100 yaşını geçmiş az sayıdaki Türk markasından biri olan ve 1901 yılında Kıbrıs'ta kurulan Turkish Bank Grubu'nun Yönetim Kurulu Başkanı Hakan Börteçene ile sponsor oldukları Londra'daki Cem Yılmaz gösterilerinin ardından sohbet etme fırsatı yakaladım ve son yıllarda İngiltere'ye artan göçün bankaya yansımalarını dinledim.
Börteçene özellikle Reina ardından da Beşiktaş'ta patlayan bombaların ardından Türkiye'den İngiltere'ye yoğun bir göç yaşandığını söylüyor.
İngiltere'deki Türk sermayeli tek İngiliz bankası özelliğini taşıyan ve 1974'te Kıbrıslı Türklerin yoğun olarak İngiltere'ye göçü esnasında ilk şubesini Londra'da açan bankada son yıllarda Türkiye'den göç edenlerin açtığı hesaplar yüzde 30'a varan oranda artmış.
Ankara Anlaşması çerçevesinde eklenen yeni grupların en çok terör olaylarından korkup geldiğini söyleyen Börteçene, "O sırada müthiş bir talep oldu bankaya. Kuyruklar oluştu. İşlemler aylar sürdü" diyor ve gelen müşteri profilini de şöyle anlatıyor:
" Yüzde 90'ın üzerinde çok iyi eğitim görmüş, karı koca üniversite mezunu Türklerdi gelenler. Londra'da 7 şubemiz var ve buradaki geleneksel müşteri portföyümüz finansal okur yazarlığı düşük gruptan oluşuyor. Genelde Londra'da kebapçı, market gibi kendi işini açmış küçük esnaf. Yeni gelenlerin çoğu çok uluslu şirketlerde yönetici."

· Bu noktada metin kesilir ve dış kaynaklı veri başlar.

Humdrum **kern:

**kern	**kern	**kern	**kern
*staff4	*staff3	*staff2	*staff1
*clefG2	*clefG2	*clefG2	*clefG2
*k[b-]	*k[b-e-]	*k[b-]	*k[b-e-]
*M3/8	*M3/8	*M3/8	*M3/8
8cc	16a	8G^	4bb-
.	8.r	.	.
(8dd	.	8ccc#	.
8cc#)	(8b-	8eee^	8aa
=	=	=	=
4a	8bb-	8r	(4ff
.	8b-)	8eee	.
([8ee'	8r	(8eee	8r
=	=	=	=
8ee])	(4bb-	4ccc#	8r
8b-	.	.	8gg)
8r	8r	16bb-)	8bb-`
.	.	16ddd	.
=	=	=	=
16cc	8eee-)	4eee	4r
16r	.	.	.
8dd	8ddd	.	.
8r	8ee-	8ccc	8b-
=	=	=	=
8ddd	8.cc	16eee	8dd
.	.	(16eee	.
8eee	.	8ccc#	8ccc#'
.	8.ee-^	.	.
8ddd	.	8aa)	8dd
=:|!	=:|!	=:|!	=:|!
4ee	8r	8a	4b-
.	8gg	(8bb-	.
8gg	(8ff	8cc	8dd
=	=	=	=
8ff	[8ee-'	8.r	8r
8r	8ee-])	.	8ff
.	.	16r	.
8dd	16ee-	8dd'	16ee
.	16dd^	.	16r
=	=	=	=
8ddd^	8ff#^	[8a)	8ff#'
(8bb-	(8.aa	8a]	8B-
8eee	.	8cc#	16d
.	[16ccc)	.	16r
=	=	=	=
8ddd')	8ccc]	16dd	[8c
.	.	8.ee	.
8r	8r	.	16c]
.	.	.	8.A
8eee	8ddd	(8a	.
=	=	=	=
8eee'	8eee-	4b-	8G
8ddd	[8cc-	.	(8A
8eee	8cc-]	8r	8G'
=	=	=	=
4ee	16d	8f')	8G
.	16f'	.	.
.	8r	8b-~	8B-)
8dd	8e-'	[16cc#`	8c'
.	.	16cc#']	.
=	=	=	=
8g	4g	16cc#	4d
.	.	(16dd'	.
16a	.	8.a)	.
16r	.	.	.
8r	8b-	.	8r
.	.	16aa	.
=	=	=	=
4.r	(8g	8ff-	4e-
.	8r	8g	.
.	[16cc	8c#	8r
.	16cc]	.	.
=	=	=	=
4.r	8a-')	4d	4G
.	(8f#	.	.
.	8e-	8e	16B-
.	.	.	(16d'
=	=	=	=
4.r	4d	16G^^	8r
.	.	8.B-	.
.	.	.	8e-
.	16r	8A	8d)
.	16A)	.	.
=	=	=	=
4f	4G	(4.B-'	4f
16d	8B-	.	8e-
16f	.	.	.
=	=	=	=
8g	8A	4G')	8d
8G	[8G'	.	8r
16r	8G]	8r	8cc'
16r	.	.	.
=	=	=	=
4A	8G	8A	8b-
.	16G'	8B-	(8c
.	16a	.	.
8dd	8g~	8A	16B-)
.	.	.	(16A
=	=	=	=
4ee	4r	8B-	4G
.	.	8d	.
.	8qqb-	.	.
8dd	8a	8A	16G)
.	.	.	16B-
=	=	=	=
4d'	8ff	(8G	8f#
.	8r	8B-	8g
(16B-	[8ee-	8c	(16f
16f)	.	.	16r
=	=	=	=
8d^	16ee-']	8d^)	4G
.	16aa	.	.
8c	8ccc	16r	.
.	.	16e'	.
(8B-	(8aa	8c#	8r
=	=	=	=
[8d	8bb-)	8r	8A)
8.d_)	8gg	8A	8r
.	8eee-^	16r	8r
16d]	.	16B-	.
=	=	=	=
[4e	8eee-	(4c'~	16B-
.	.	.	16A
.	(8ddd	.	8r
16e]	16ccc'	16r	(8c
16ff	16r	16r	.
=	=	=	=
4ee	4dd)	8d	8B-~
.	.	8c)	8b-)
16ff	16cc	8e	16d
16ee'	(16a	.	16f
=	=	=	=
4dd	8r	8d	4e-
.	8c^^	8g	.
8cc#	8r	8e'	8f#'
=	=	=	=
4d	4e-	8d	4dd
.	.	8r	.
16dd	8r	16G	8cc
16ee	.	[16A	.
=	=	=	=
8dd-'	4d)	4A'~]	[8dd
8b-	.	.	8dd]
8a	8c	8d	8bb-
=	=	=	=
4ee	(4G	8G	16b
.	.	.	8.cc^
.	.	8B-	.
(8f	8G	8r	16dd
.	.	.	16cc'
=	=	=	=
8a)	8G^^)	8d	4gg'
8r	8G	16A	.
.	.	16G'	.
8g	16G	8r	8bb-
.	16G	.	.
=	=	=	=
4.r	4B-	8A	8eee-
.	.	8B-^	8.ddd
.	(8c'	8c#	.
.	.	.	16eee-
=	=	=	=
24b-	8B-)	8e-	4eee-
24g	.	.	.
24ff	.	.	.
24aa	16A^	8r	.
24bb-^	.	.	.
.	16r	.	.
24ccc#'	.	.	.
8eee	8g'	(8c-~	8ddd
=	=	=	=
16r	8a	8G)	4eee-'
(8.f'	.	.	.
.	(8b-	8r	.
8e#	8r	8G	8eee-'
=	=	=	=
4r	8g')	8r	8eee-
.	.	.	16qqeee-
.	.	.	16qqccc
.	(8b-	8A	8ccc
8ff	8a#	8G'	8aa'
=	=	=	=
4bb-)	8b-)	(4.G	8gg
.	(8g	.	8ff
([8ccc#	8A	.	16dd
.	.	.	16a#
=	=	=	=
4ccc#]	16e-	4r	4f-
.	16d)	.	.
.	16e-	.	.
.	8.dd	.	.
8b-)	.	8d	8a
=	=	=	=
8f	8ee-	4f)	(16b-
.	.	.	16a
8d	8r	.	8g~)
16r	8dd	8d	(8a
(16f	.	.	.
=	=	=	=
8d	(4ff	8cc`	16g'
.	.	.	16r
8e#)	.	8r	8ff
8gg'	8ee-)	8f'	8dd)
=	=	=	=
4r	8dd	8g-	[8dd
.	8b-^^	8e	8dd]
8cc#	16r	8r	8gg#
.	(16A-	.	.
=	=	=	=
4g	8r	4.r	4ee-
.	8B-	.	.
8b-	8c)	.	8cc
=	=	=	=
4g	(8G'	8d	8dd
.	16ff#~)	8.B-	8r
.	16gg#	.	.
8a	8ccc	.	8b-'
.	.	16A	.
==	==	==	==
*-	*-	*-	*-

Börteçene ile sohbet ederken görüyorum ki gelen Türkler, ilk başta İngiltere'deki bankacılık sistemi konusunda epey bir zorluk yaşamış. "Türk bankacılığı müşterisini çok şımartıyor. İngiltere'de böyle bir usul yok. İngiliz bankacılığı böyle bir hizmet vermediği için gelenler başta büyük bir hayal kırıklığı yaşadı" diyen Börtçene şöyle devam ediyor:
"Hatta önce Türk bankası olduğumuz için bizi de öyle zannettiler. Buraya gelen herkesin karapara çerçevesinde geçmişlerinin araştırılması şart. Çünkü Londra yedi düvelden insan çekiyor. Bunun içinde her türlüsü var. O nedenle çok ağır bir kural var. Bankalar da sorumlu olduğu için her müşteriyi araştırmak zorunda. Biz malum İngiliz bankasıyız ve İngiliz bankaları ne yapıyorsa aynısını yapıyoruz. Bunu müşteriye anlatana kadar göbeğimiz çatladı. Çünkü müşteri diyor ki sen Turkish Bank'sın. Niye beni tanımamazlıktan geliyorsun! Biz de diyoruz ki seni tanımak önemli değil, mutlaka belge getirmen lazım. Yarısını veriyor belgelerin ve hesabı aç diyor. Bunun mümkün olmadığını söyleyince ortalık karışıyor. İşte bu bizi çok yordu. Sonunda İngiltere'de bankacılığın bambaşka olduğu anlaşıldı." Bu arada İngiltere'de yatırım yapmak isteyen Türklerin kredide zorlandıklarını, geri ödemek için gelirini ispat etmesinin şart olduğunu belirtiyor Börteçene ve "Son yıllarda göç edenlerin gelirlerinin büyük bir kısmı Türkiye'de.
Onu ispat edemiyorlar. İngiliz bankaları anlamıyor. O zaman biz devreye giriyoruz ve Türkiye'deki kardeş kuruluşumuza yönlendiriyoruz, araştırmayı ve raporu onlar hazırlıyor" diyor.
Börtçene'ye göre sanıldığı gibi son yıllarda Türkler İngiltere'de çok fazla konut almıyor. "Zenginlikte kural bir yerden sonra riskini dağıtmaktır. Dünya global. Herkes her yerde yatırım yapıyor ama Londra çok likit bir pazar. Alıp satması çok kolay. O nedenle Londra dünya zenginlerinin ikinci adresi" diyor.
Türkiye'de ekonomide yaşanan zorluklara da değinen Börteçene şöyle devam ediyor: "118 yaşına girmiş bir bankayız. Bugün de bunu görüyoruz. Birinci ve İkinci Dünya Savaşı'nı gördü bu banka. Ben bile 1994, 2001, 2004 ve 2008 krizlerini gördükten sonra tam diyordum ki bir tane daha görmem herhalde ama görüyoruz."